質問

I'm looking at the ProjectTracker CSLA example solution and it has projects for DAL, EF implementation of DAL, and a project for the business objects/rules/etc.

I understand it's good practice to split logical separations in to projects, buy my concern is is there really a problem putting the DAL and EF into the business assembly?

It seems that build time is most affected by the number of projects.

The app I'm working on would likely have 18 or more projects if i followed the examples layout.

I know i can make multiple solutions to help mitigate this, but I don't want to go down this path right off the start.

Thanks.

役に立ちましたか?

解決

Multiple projects are recommended, and are necessary to get the full benefit of CSLA and its n-tier architecture.

If you know beyond the shadow of any doubt that you will never need n-tier deployment, never need advanced security, never need increased scalability, and generally aren't looking to build an enterprise level app, then you can use fewer projects.

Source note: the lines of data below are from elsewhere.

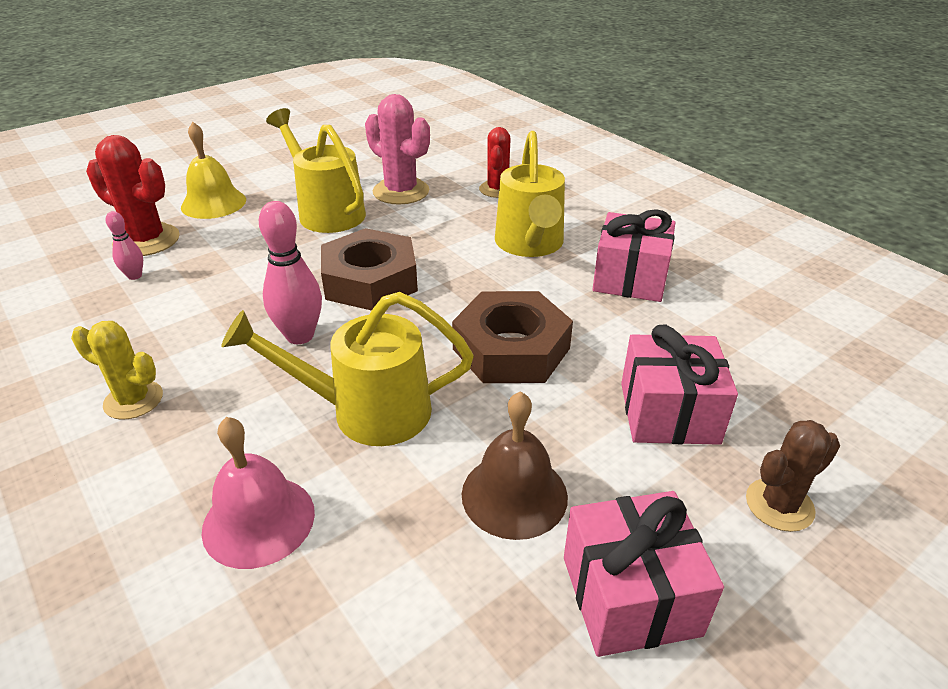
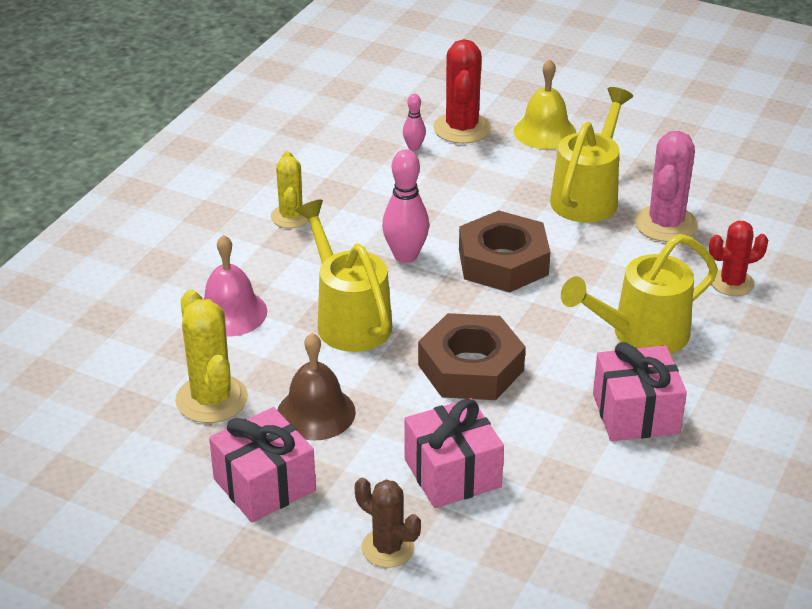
camera: 65 degrees right, 0 degrees up
none -> yellow cactus [175,289,248,423]

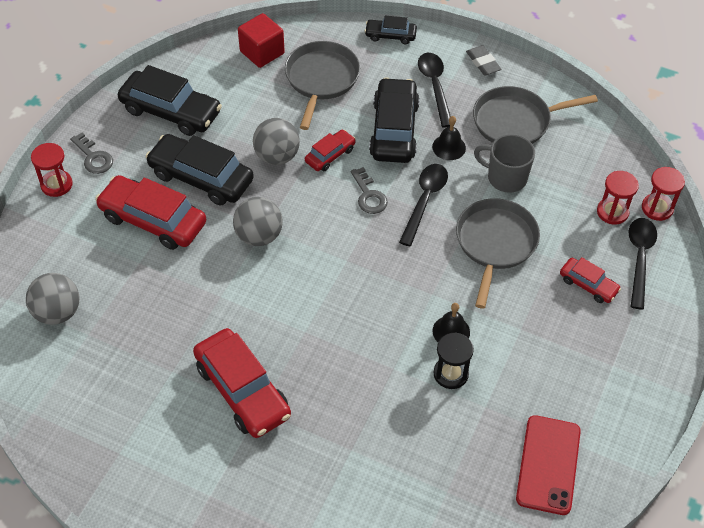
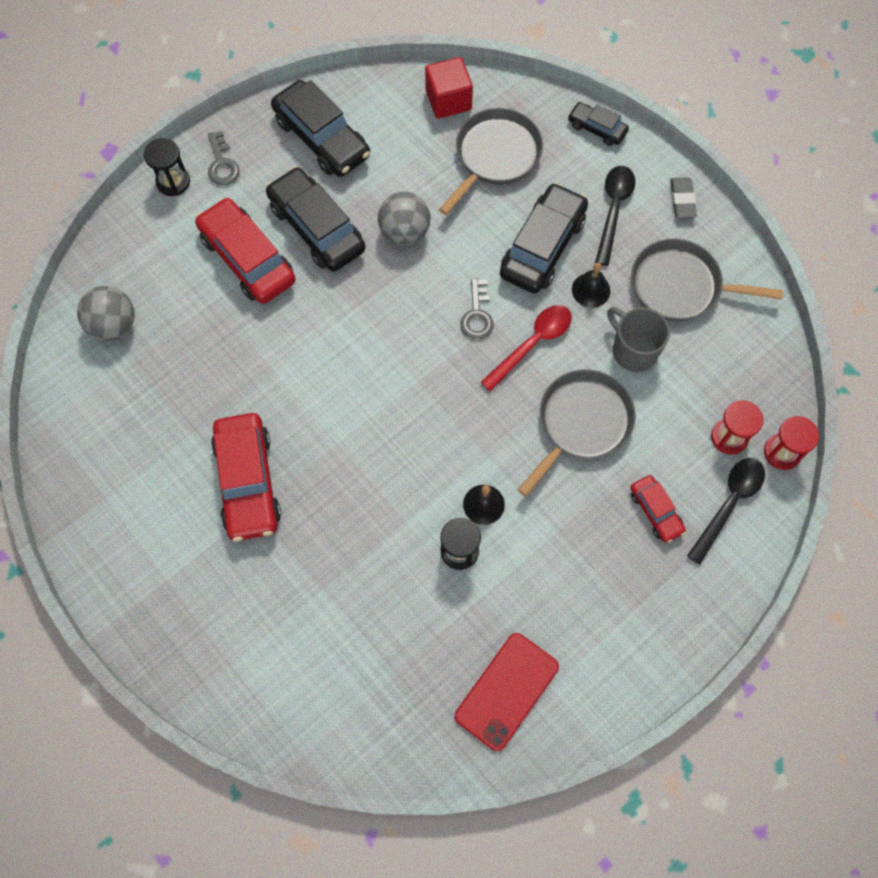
camera: 25 degrees right, 15 degrees up
red hourglass [31,143,73,197] -> black hourglass [144,138,190,196]
grey ball [233,197,283,246] -> none
red car [305,130,356,171] -> none
black spoon [399,164,448,246] -> red spoon [481,305,572,392]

In fact, if you are building an app that you know you'll deploy as a 2-tier app then you can put the business classes and data access classes directly into your UI project along with the UI code.

Is that a good idea? No.

Will it work? Yes.

他のヒント

To piggy-back on Rocky's answer, the company I work for uses CSLA, and we originally had all DAL code in our business classes. We were on Oracle 10g as our dbms at the time, but wanted to switch to SQL Azure (and we had a pretty big system upgrade and schema changes simultaneously). So, we did the following:

  • Implement the DAL interface as a project
  • Implement 2 DAL projects, one each for Oracle and SQL (actually 3 w/ a mock db, but that was more for proof of concept)

This let us test the conversion in both databases simultaneously. If we had started with the DAL project to begin with, this would have been a lot easier to accomplish.

Long story short, it may take more time, but unless you're positive of all of Rocky's points, it's worth it.